◆ **Instructions for the task**
For the records below, please print exactly and only the lines from the one with "27: (106, 319, 0.36)" down to the one with "45: (130, 51, 0.59)", both ends included, omitting the pictures.
== Segment start ==
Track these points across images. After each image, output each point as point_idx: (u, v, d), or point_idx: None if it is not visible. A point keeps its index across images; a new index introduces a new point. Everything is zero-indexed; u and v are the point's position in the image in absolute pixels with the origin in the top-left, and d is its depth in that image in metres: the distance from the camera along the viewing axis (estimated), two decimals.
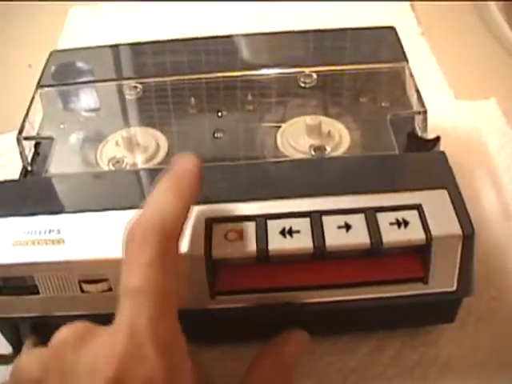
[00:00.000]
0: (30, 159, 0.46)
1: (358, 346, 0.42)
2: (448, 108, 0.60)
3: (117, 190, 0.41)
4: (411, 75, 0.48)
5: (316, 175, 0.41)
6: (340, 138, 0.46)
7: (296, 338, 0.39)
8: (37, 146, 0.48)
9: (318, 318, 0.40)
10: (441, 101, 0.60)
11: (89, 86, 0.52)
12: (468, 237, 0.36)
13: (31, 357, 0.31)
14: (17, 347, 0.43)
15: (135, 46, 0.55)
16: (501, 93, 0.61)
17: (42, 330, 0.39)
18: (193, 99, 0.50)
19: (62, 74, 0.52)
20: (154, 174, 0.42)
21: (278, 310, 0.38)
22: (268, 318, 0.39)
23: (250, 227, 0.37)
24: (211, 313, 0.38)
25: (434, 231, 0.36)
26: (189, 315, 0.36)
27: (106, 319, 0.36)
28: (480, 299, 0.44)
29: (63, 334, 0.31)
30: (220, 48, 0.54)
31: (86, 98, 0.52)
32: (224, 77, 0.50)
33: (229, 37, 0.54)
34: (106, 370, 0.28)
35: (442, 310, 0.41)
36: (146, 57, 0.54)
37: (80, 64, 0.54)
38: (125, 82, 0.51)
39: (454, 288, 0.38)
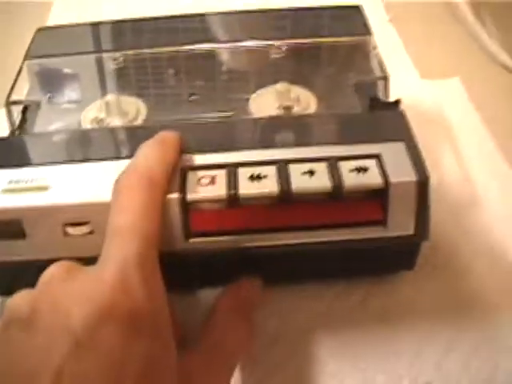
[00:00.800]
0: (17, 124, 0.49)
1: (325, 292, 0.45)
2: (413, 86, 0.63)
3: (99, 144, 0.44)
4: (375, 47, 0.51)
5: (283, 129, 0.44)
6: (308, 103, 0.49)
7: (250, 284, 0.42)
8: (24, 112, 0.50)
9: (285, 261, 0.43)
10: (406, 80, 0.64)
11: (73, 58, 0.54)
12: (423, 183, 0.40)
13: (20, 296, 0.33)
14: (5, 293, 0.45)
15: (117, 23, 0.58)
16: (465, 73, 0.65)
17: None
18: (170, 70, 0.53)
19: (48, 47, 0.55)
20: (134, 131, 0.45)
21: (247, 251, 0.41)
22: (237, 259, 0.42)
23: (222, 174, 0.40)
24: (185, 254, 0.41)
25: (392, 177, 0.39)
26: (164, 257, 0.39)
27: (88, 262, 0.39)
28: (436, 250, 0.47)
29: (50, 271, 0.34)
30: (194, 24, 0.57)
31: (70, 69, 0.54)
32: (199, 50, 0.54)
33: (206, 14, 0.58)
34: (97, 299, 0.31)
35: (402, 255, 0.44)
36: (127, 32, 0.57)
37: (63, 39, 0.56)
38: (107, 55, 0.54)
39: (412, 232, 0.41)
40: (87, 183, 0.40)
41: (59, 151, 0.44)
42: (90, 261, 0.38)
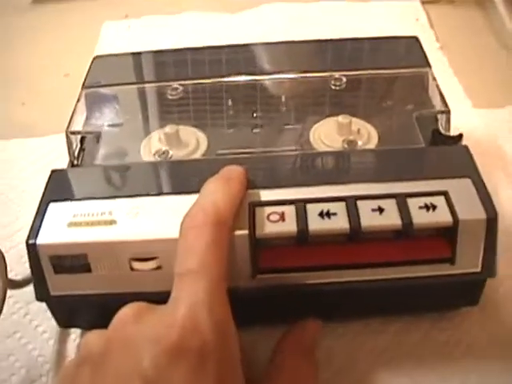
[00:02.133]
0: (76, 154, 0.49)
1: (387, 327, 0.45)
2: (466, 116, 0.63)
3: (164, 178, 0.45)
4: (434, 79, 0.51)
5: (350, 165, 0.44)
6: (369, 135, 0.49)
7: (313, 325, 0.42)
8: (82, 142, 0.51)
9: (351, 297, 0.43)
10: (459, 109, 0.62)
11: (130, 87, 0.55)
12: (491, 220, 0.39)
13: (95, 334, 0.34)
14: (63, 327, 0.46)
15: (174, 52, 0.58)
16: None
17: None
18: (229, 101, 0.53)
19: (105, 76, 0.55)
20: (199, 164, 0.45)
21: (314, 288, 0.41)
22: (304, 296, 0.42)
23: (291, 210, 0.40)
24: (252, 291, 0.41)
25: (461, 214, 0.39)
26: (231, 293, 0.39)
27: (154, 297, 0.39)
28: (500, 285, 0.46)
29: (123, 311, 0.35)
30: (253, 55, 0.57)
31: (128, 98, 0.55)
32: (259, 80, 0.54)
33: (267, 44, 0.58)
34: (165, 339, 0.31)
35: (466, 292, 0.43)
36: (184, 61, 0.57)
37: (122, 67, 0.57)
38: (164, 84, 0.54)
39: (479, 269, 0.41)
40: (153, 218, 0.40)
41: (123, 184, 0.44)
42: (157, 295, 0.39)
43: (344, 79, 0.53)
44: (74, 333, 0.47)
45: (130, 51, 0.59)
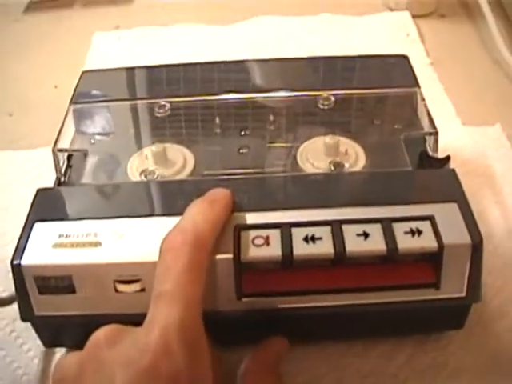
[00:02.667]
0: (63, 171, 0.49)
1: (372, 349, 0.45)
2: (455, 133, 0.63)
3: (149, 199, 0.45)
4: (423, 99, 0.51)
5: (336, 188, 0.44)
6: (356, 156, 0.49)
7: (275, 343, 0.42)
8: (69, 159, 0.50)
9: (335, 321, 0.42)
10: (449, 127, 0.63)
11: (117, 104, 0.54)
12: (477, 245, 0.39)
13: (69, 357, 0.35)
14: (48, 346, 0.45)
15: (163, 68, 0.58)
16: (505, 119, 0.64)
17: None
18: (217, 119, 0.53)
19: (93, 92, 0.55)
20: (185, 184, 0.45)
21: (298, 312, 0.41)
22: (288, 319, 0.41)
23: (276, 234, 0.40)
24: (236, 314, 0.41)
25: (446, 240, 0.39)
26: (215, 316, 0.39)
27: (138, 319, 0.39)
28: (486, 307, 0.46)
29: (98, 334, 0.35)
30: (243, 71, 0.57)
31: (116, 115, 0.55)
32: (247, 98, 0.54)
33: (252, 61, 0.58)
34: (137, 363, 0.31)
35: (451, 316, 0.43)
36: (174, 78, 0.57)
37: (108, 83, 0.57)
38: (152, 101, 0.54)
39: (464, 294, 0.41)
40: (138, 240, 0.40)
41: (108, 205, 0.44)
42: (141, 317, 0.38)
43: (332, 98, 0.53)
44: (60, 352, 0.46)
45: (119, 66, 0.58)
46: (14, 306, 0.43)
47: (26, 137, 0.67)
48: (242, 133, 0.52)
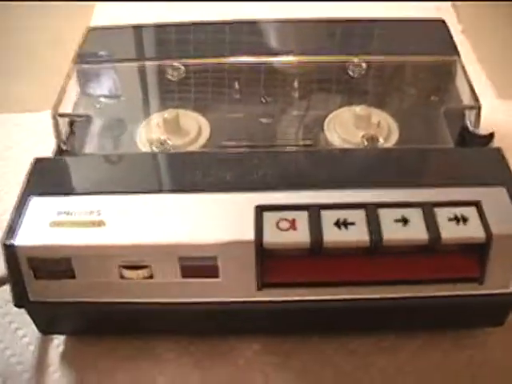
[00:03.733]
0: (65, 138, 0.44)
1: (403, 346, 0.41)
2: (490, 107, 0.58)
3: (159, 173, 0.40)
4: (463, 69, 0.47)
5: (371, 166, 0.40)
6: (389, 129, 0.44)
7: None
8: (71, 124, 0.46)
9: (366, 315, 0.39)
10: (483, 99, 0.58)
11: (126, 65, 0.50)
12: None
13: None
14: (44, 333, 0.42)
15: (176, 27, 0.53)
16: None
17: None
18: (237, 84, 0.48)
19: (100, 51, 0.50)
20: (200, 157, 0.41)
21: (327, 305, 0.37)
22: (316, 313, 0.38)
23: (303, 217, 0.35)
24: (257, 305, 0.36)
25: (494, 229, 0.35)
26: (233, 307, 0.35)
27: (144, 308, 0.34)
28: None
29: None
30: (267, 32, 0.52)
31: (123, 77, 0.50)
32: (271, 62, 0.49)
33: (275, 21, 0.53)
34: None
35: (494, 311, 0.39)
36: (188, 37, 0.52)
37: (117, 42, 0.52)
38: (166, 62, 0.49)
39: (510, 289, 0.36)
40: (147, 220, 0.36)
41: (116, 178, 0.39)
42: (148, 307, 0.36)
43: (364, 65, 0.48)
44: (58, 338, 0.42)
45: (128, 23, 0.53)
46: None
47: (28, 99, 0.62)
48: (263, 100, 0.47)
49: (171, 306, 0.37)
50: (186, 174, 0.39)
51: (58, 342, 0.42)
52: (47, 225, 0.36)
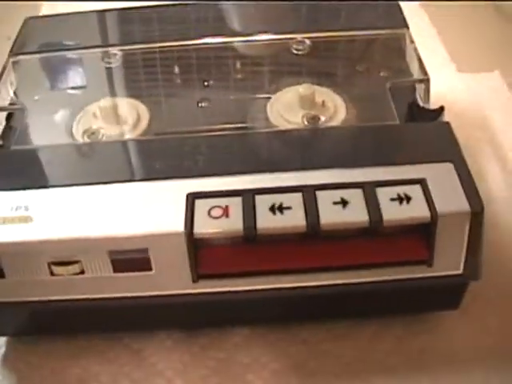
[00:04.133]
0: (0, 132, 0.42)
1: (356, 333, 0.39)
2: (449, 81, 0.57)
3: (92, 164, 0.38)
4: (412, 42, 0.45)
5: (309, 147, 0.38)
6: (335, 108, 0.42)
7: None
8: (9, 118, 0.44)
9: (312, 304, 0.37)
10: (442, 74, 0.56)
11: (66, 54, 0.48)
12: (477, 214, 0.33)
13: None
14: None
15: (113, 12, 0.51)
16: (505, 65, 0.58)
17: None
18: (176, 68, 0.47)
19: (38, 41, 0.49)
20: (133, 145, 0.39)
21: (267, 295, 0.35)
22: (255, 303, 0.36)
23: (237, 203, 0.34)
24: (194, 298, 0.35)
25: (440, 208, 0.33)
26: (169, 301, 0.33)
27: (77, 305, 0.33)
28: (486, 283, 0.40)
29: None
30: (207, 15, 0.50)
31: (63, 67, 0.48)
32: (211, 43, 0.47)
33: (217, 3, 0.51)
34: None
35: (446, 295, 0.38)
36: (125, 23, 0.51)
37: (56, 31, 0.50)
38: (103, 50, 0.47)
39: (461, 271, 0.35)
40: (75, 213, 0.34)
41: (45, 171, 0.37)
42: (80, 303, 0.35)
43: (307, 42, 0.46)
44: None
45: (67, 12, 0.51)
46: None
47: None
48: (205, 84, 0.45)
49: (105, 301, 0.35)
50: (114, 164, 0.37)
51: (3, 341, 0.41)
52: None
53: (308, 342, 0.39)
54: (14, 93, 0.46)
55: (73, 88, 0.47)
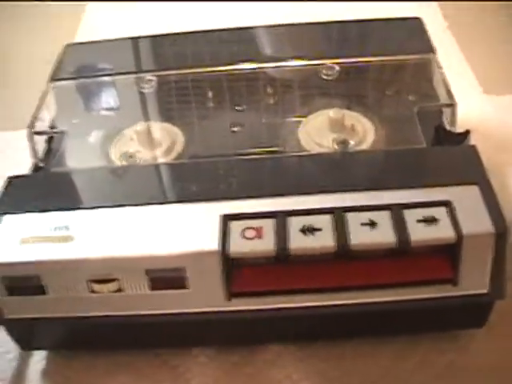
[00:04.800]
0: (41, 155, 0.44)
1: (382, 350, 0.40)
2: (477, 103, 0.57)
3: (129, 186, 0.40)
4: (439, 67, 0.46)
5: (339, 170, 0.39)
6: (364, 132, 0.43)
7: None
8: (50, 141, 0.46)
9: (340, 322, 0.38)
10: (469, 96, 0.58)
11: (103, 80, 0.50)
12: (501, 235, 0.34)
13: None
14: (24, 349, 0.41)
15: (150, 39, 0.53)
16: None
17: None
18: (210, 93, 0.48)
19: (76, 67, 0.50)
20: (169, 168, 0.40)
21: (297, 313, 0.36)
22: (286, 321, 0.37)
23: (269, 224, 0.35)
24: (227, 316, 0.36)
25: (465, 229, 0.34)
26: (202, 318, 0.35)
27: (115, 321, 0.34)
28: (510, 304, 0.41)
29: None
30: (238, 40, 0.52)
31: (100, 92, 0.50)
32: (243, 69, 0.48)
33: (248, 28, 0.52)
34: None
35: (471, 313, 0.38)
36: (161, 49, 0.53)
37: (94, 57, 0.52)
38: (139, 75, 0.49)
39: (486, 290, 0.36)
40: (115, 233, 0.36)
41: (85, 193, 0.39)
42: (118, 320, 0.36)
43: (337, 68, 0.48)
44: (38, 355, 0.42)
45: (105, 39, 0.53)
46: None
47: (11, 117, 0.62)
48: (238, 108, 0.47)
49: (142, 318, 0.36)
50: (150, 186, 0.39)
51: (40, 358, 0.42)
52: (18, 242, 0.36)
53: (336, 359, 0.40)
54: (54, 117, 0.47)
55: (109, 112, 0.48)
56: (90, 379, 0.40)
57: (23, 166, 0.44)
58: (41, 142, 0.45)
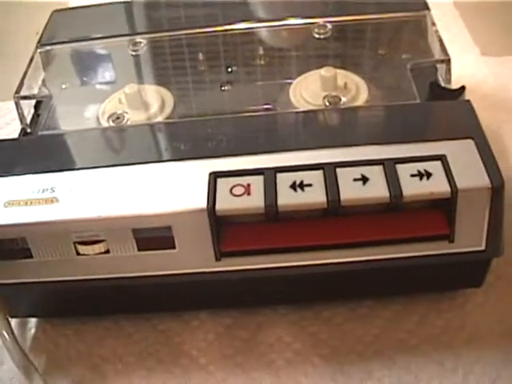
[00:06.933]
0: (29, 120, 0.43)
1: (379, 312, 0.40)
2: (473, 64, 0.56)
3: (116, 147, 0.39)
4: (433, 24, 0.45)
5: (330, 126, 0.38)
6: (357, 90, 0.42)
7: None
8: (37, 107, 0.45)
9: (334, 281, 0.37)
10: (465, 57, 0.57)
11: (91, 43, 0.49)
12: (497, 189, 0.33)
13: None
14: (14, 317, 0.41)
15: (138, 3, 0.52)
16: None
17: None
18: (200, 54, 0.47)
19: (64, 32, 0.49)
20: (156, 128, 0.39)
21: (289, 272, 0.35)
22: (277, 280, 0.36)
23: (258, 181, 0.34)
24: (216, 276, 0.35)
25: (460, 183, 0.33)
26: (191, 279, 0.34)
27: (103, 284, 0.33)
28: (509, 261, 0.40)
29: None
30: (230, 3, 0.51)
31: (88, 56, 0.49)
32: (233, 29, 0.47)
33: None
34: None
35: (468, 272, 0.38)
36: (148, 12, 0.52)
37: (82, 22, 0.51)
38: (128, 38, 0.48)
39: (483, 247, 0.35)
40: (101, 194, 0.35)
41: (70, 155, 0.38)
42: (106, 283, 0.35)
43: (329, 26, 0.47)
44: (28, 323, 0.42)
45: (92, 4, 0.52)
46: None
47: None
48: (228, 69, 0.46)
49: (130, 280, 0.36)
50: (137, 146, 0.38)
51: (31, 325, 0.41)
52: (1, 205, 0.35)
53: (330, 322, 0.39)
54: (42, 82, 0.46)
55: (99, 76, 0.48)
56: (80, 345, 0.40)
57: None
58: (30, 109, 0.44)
== Segment end ==
◆ **The answer**
27: (106, 319, 0.36)
28: (480, 299, 0.44)
29: (63, 334, 0.31)
30: (220, 48, 0.54)
31: (86, 98, 0.52)
32: (224, 77, 0.50)
33: (229, 37, 0.54)
34: (106, 370, 0.28)
35: (442, 310, 0.41)
36: (146, 57, 0.54)
37: (80, 64, 0.54)
38: (125, 82, 0.51)
39: (454, 288, 0.38)
[00:00.800]
0: (17, 124, 0.49)
1: (325, 292, 0.45)
2: (413, 86, 0.63)
3: (99, 144, 0.44)
4: (375, 47, 0.51)
5: (283, 129, 0.44)
6: (308, 103, 0.49)
7: (250, 284, 0.42)
8: (24, 112, 0.50)
9: (285, 261, 0.43)
10: (406, 80, 0.64)
11: (73, 58, 0.54)
12: (423, 183, 0.40)
13: (20, 296, 0.33)
14: (5, 293, 0.45)
15: (117, 23, 0.58)
16: (465, 73, 0.65)
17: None
18: (170, 70, 0.53)
19: (48, 47, 0.55)
20: (134, 131, 0.45)
21: (247, 251, 0.41)
22: (237, 259, 0.42)
23: (222, 174, 0.40)
24: (185, 254, 0.41)
25: (392, 177, 0.39)
26: (164, 257, 0.39)
27: (88, 262, 0.39)
28: (436, 250, 0.47)
29: (50, 271, 0.34)
30: (194, 24, 0.57)
31: (70, 69, 0.54)
32: (199, 50, 0.54)
33: (206, 14, 0.58)
34: (97, 299, 0.31)
35: (402, 255, 0.44)
36: (127, 32, 0.57)
37: (63, 39, 0.56)
38: (107, 55, 0.54)
39: (412, 232, 0.41)
40: (87, 183, 0.40)
41: (59, 151, 0.44)
42: (90, 261, 0.38)
[00:02.133]
0: (76, 154, 0.49)
1: (387, 327, 0.45)
2: (466, 116, 0.63)
3: (164, 178, 0.45)
4: (434, 79, 0.51)
5: (350, 165, 0.44)
6: (369, 135, 0.49)
7: (313, 325, 0.42)
8: (82, 142, 0.51)
9: (351, 297, 0.43)
10: (459, 109, 0.62)
11: (130, 87, 0.55)
12: (491, 220, 0.39)
13: (95, 334, 0.34)
14: (63, 327, 0.46)
15: (174, 52, 0.58)
16: None
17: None
18: (229, 101, 0.53)
19: (105, 76, 0.55)
20: (199, 164, 0.45)
21: (314, 288, 0.41)
22: (304, 296, 0.42)
23: (291, 210, 0.40)
24: (252, 291, 0.41)
25: (461, 214, 0.39)
26: (231, 293, 0.39)
27: (154, 297, 0.39)
28: (500, 285, 0.46)
29: (123, 311, 0.35)
30: (253, 55, 0.57)
31: (128, 98, 0.55)
32: (259, 80, 0.54)
33: (267, 44, 0.58)
34: (165, 339, 0.31)
35: (466, 292, 0.43)
36: (184, 61, 0.57)
37: (122, 67, 0.57)
38: (164, 84, 0.54)
39: (479, 269, 0.41)
40: (153, 218, 0.40)
41: (123, 184, 0.44)
42: (157, 295, 0.39)
43: (344, 79, 0.53)
44: (74, 333, 0.47)
45: (130, 51, 0.59)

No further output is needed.